Beantwoord de volgende vragen over het tekstfragment over slangen.
1. Zijn er volgens de tekst uiterlijke kenmerken waaraan men met zekerheid kan zien of een slang giftig is?
2. Hoe moet men levende slangen volgens de tekst altijd behandelen?
3. Op welke verhouding schat Kappler het aantal giftslangen tegenover het aantal onschadelijke slangen?

━━ Tekstfragment

Uiterlijke kenmerken, waaraan men met zekerheid kan uitmaken of eene slang giftig dan wel onschadelijk is, kunnen niet worden aangegeven; het is dus raadzaam levende slangen altijd met groote voorzichtigheid te behandelen. Gelukkig zijn de giftigen zeer in de minderheid. Kappler schat, in zijne beschrijving van Suriname de verhouding van het aantal giftslangen tot dat der onschadelijken als minder dan 5 op 100. (Zie SNEKI-KOTI).

━━━━
━━ Opgeslagen gegevens

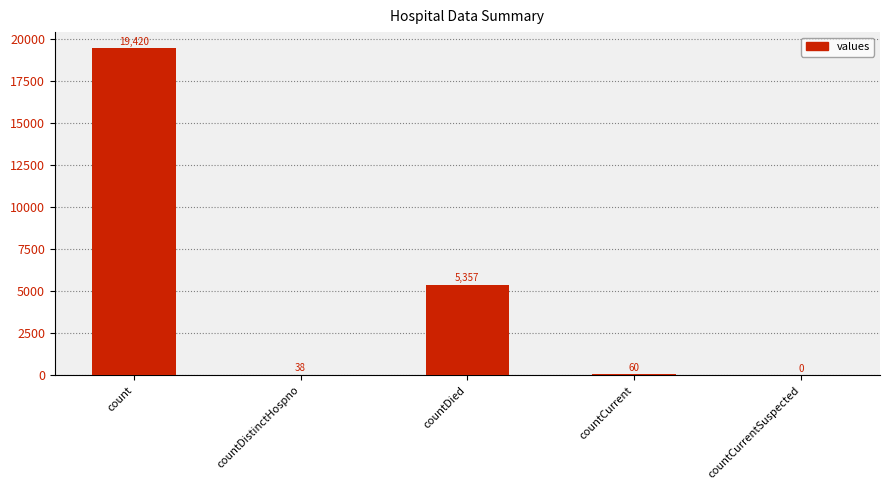

Are the bars horizontal?

No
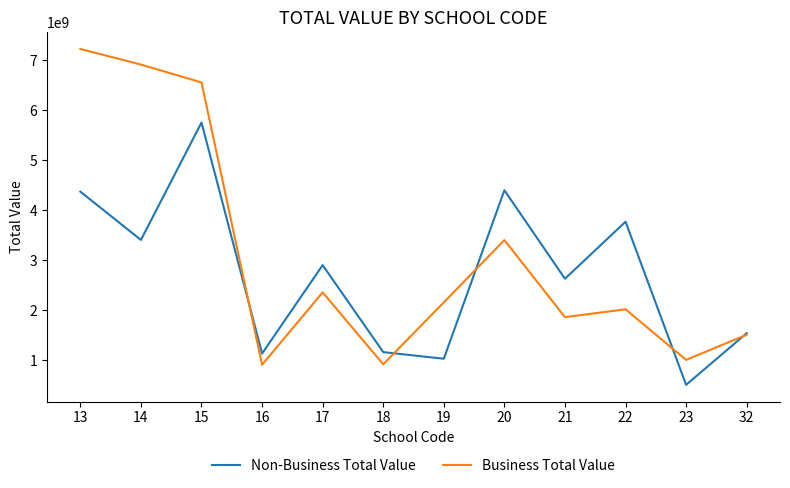

What is the difference between the maximum and minimum values in the Business Total Value series?

6319589380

━━━━

§ **Antwoord**:
1. Nee, zulke kenmerken kunnen volgens de tekst niet worden aangegeven.
2. Men moet levende slangen altijd met grote voorzichtigheid behandelen.
3. Kappler schat de verhouding op minder dan 5 op 100.